About this task:
Tally the lines in the data below where the word "phải" appears, and give the tally alone.

Input:
──────────────────────────────
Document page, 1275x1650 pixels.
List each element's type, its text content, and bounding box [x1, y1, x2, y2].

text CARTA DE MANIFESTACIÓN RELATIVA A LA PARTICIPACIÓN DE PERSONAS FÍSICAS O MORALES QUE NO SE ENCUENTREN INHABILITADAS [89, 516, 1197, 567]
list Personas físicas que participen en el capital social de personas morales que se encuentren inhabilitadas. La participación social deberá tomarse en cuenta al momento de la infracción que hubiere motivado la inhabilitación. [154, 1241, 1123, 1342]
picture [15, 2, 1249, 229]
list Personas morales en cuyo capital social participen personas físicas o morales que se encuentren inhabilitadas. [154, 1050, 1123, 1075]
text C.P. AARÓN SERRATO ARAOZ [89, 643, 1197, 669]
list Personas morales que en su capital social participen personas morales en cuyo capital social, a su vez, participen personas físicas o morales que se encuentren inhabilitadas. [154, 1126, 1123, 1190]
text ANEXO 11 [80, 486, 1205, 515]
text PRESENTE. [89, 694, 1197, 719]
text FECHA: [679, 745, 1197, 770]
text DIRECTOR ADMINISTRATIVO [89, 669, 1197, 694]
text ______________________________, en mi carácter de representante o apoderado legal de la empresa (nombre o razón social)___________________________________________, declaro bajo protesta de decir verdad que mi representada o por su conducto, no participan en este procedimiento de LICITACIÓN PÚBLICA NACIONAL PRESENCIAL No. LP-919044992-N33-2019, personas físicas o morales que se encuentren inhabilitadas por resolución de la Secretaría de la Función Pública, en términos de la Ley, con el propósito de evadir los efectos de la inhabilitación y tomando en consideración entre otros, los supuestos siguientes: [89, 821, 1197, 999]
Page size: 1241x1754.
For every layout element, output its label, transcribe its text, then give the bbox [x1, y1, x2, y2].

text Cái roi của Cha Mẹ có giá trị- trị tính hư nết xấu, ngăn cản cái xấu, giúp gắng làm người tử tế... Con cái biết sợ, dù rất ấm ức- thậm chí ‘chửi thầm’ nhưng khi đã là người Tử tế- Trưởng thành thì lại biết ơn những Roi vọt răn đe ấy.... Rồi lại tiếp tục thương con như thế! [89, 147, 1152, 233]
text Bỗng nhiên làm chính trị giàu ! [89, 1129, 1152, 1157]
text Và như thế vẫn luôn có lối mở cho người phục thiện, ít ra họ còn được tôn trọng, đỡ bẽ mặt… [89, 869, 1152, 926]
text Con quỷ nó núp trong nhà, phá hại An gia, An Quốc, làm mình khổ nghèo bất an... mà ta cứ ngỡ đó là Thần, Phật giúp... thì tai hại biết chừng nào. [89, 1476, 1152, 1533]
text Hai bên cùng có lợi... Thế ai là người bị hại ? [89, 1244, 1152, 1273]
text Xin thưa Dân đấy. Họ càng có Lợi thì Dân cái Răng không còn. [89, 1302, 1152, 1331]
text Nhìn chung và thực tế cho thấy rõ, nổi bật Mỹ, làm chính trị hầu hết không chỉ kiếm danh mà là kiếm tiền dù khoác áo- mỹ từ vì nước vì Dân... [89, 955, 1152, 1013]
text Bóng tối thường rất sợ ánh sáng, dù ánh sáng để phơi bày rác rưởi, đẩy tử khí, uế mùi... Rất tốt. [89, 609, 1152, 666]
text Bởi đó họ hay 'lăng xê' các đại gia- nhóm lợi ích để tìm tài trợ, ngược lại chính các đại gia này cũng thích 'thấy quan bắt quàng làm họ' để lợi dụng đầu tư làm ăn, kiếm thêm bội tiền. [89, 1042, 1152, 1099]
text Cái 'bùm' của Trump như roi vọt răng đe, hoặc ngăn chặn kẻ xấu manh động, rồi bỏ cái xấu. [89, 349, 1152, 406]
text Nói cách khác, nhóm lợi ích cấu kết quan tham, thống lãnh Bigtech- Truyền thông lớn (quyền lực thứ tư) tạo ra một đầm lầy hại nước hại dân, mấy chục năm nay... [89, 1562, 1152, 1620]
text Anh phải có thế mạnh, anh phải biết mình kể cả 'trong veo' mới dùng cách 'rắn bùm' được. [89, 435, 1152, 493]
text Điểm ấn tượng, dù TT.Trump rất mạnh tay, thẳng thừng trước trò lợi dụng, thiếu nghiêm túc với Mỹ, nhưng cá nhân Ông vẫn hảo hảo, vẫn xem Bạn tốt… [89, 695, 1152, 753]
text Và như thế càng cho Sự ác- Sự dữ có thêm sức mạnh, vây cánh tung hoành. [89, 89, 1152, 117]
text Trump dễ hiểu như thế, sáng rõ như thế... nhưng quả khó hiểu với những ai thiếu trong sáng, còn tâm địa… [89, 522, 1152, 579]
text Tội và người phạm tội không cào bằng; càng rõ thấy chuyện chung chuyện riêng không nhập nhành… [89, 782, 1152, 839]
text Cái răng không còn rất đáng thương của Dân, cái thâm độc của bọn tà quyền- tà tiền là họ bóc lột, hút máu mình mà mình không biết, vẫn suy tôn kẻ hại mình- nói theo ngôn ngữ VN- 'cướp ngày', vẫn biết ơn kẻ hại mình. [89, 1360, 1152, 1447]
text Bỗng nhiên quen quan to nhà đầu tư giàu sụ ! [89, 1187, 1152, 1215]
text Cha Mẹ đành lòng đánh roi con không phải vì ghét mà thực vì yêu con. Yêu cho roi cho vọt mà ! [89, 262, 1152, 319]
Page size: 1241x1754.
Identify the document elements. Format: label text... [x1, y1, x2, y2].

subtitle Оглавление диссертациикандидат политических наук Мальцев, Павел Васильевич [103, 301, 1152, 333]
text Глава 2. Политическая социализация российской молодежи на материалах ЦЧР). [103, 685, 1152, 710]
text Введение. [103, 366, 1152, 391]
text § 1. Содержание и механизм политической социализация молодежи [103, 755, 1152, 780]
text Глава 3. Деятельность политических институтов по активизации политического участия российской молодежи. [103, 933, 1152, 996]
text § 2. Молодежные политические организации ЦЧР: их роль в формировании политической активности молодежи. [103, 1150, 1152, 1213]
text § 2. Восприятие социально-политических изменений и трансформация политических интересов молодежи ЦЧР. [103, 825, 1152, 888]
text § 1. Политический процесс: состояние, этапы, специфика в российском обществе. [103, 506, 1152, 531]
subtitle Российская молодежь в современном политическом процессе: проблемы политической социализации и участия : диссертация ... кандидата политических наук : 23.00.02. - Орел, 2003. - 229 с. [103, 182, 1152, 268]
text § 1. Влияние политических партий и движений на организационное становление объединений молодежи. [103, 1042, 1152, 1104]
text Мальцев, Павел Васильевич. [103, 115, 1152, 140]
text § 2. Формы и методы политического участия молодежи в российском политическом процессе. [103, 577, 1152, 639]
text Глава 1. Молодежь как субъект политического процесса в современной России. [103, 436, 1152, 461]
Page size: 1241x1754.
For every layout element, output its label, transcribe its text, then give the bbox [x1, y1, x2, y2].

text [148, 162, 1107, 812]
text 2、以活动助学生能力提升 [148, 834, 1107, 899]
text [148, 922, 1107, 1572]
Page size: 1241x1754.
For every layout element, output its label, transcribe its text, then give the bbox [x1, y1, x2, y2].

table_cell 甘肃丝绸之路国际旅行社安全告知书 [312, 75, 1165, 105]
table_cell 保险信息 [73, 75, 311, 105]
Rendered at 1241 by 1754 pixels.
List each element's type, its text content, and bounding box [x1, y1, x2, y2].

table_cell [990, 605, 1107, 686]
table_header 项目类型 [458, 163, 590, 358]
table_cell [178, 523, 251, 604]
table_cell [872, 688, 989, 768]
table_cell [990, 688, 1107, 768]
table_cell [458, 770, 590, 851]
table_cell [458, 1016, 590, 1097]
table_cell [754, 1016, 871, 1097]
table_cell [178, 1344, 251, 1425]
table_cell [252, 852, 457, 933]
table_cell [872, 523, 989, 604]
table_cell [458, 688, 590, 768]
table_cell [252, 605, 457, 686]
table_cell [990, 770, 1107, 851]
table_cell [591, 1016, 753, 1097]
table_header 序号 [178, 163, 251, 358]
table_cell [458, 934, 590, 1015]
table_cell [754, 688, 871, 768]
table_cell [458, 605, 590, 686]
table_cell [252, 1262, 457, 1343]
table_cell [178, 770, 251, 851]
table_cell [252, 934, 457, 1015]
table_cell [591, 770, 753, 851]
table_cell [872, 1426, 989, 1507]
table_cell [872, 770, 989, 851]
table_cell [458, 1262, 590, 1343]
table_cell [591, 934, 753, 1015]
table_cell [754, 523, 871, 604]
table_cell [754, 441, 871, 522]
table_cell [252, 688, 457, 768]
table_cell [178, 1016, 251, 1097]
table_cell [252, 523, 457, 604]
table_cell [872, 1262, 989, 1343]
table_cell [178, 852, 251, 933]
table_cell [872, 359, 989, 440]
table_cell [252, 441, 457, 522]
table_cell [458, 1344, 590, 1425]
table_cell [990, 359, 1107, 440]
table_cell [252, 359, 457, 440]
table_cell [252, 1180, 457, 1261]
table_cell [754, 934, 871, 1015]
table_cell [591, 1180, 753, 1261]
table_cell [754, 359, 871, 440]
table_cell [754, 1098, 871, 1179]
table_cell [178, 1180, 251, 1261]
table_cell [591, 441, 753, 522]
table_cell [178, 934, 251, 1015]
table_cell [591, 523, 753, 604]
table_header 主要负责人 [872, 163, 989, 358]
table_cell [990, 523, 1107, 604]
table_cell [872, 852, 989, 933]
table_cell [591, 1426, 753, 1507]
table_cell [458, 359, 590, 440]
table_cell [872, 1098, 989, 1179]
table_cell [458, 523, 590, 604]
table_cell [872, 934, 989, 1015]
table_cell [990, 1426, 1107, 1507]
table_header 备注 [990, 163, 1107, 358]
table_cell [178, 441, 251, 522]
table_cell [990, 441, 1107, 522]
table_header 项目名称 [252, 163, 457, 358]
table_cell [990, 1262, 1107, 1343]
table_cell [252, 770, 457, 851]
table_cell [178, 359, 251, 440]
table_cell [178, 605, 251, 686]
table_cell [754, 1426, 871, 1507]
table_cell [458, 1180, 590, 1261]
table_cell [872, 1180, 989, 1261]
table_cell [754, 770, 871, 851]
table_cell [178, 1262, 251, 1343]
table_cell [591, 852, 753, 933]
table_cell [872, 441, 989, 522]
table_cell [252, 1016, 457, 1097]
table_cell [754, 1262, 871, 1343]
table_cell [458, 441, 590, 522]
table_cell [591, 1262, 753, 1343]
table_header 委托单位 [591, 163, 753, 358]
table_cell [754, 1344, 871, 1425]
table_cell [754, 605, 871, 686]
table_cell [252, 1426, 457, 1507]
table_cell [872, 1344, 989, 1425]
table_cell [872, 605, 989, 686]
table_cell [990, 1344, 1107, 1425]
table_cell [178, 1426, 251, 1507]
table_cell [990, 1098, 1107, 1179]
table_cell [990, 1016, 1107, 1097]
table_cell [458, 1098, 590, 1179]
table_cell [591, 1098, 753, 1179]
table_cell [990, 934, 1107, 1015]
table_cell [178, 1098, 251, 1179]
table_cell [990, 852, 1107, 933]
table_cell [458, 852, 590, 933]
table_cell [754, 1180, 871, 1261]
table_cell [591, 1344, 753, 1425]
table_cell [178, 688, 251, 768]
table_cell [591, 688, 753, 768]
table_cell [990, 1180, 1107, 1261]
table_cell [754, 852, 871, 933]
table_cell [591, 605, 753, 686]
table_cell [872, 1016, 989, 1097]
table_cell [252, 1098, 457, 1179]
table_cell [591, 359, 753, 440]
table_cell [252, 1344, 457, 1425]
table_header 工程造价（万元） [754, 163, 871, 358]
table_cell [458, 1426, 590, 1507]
──────────────────────────────
Written answer:
2